Shape and Motion of a Ruck in a Rug

The motion of a ruck in a rug is used as an analogy to explain the role of dislocations in crystalline solids. We take literally one side of this analogy and study the shape and motion of a bump, wrinkle or ruck in a thin sheet in partial contact with a rough substrate in a gravitational field. Using a combination of experiments, scaling analysis and numerical solutions of the governing equations, we quantify the static shape of a ruck on a horizontal plane. When the plane is inclined, the ruck becomes asymmetric and moves by rolling only when the inclination of the plane reaches a critical angle, at a speed determined by a simple power balance. We find that the angle at which rolling starts is larger than the angle at which the ruck stops; i.e., static rolling friction is larger than dynamic rolling friction.

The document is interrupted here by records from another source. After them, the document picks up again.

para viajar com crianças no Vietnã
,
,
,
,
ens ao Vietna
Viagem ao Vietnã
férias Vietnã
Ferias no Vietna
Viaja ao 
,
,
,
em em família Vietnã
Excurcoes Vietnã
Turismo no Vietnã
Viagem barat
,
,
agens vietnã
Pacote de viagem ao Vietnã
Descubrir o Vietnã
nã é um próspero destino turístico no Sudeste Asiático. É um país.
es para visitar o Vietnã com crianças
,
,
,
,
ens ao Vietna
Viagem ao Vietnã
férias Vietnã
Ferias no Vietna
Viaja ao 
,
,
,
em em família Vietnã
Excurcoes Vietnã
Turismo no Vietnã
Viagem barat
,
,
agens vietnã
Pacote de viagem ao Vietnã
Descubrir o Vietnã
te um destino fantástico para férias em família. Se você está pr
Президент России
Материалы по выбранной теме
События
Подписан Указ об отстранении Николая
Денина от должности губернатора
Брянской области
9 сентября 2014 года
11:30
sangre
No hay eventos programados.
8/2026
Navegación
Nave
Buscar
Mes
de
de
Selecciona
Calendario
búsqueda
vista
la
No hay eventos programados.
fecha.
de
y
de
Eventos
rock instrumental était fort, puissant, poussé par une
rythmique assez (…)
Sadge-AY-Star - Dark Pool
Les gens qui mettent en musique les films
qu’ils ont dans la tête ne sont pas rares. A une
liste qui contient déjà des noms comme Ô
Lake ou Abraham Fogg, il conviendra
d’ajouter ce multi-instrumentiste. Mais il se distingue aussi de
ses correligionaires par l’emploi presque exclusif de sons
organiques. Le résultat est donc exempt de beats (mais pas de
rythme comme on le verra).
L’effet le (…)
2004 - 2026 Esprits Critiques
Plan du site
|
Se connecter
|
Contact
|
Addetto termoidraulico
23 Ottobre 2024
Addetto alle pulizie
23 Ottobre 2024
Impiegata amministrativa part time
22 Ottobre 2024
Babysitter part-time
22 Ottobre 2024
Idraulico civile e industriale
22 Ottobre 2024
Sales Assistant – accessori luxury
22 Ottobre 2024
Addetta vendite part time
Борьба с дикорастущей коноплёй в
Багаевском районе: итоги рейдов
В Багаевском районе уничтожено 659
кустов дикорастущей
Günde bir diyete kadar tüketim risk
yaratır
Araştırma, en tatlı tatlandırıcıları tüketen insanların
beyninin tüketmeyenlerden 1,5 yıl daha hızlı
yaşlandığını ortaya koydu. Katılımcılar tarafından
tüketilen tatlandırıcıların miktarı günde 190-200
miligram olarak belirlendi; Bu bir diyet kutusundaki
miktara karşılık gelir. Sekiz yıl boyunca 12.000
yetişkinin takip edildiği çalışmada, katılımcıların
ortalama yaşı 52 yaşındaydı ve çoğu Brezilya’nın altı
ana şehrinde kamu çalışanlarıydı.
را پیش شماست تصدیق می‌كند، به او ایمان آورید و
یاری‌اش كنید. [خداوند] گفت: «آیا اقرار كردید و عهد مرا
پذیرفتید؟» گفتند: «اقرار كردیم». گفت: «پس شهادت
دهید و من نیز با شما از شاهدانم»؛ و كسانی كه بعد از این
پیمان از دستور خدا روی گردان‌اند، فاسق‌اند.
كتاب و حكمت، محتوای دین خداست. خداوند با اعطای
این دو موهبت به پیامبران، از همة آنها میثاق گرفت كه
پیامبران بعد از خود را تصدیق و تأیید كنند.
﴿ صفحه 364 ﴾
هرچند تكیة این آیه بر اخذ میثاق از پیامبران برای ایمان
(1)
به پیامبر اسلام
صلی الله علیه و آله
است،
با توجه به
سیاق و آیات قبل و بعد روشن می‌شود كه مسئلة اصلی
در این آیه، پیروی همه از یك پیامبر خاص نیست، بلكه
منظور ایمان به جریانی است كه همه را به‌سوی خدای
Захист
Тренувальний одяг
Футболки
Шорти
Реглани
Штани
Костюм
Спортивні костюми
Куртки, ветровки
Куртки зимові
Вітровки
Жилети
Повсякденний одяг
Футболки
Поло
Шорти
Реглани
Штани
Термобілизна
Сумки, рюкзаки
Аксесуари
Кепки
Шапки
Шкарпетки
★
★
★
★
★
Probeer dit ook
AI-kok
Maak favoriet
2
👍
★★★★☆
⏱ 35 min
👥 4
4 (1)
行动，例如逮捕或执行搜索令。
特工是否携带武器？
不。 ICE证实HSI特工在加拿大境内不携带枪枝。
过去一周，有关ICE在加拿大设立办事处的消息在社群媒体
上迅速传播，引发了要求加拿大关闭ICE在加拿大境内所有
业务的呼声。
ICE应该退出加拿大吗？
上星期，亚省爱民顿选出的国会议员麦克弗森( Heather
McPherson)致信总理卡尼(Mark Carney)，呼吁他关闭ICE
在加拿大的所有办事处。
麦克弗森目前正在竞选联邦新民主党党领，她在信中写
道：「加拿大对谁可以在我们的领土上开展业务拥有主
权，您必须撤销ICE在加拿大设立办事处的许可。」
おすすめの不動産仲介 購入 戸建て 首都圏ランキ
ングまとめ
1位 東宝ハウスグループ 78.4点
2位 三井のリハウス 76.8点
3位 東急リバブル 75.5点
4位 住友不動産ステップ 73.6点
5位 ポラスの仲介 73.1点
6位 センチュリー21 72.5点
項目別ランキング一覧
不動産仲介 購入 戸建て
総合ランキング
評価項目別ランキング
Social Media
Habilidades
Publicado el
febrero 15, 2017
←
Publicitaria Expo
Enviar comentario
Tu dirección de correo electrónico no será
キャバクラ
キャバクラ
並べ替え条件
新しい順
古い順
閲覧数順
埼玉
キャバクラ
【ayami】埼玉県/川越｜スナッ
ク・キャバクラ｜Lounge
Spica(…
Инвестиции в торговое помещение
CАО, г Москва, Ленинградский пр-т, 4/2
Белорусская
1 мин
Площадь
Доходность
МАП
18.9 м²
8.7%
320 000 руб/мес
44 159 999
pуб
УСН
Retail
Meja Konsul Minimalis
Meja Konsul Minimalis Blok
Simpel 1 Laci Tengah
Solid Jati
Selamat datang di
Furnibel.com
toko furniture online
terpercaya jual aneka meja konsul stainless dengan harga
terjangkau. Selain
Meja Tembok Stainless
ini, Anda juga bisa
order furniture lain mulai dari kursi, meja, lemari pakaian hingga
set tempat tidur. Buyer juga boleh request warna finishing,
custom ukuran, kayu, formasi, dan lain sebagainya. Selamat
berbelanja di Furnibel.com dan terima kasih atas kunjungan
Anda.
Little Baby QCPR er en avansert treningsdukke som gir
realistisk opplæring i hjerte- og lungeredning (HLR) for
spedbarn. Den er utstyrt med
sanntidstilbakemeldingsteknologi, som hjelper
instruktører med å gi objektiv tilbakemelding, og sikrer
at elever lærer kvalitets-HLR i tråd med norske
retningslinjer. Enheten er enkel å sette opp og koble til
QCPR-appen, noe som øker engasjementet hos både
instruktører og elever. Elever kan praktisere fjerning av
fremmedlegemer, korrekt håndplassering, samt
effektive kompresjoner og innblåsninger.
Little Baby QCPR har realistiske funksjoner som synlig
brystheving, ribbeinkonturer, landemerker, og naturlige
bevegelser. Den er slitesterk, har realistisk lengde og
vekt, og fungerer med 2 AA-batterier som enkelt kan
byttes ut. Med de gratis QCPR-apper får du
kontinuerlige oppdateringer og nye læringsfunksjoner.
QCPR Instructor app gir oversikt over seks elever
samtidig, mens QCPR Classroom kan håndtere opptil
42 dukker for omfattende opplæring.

We conclude with a generalization of our results to wrinkles in soft adherent extensible films.

Figure 1

(a) A ruck in a thin latex rug on a flat substrate, of height $\Delta$, length measured along the arc $S$ and horizontal extent $S-ϵ$. Here $ϵ$ is analogous to the Burgers vector. (b) A schematic shows the ruck on a plane at an angle of inclination $\theta$. The upper right hand corner shows the local stress and moment resultants for a segment of length $ds$, where $\varphi$ is the angle between the local ruck tangent and the plane.

Figure 2

(a) The scaled ruck height $\Delta$ as a function of the excess length $ϵ$, for different thicknesses [$h=0.25\mathrm{mm}$ (+), 0.5 mm (⋄), 0.75 mm (△), 1.0 mm (*), 1.5 mm (○)] measured experimentally and calculated numerically by solving (1, 2, 3) (solid line) collapse onto a single curve. All lengths are normalized by the elastic gravity length, ${\ell }_g=(\frac{E{h}^2}{\rho g}{)}^{1/3}$. The inset shows the numerically calculated values (○) of $\Delta$ as a function of $ϵ$ on a log-log plot and yields a power law $\Delta ={ϵ}^{0.54}$ which compares well with the scaling law $\Delta \sim {ϵ}^{4/7}$ given by (4). (b) Ruck shape as a function of the excess length, $ϵ$; the solid lines correspond to experimental measurements, while the dashed lines correspond to numerical solutions of (1, 2, 3). (c) The ruck shape on an inclined plane with $\sin \theta =0.3$ shows an increasing asymmetry as $ϵ$ increases. The solid lines correspond to experiments and the dashed lines correspond to numerical solutions of (1, 2, 3).

Figure 3

(a) The path of a point on the rug as a ruck (in white *) and time-lapse images of the ruck for $ϵ=1.25$, $\theta =20°$, $V=0.7\mathrm{m}/\mathrm{s}$. The inset shows the path of a point on the ruck as it approaches its zenith (*), compared with the curve $\eta \sim {\xi }^{2/3}$ that characterizes the trajectory of a point on a cycloidal curve characterizing the rolling of a rigid circle. (b) The numerically calculated shape of a static ruck ($ϵ=3.5$, $\theta =17°$—dashed line), and the path of a point on the rug (inset, solid line) as the ruck moves through it.

Figure 4

(a) The tilt for the onset of rolling ${\theta }_g$ and its arrest ${\theta }_s$ as a function of the shape of the ruck, characterized by the ratio of the excess length to the contour length $ϵ/S$. Since ${\theta }_s>{\theta }_g$ dynamic rolling friction is less than static rolling friction. (b) Ruck speed $V$ vs $\sqrt{\sin \theta }$ when $\theta >{\theta }_s$ for $ϵ=0.5$, 0.8 and 1.25, is consistent with $V\sim \sqrt{\sin \theta }$ (see text). The inset shows the dynamic distortion of the shape of the ruck due to air drag ($\sin \theta =0.6$, $ϵ=1.25$). Velocity experiments used a latex sheet of thickness $h=0.75\mathrm{mm}$.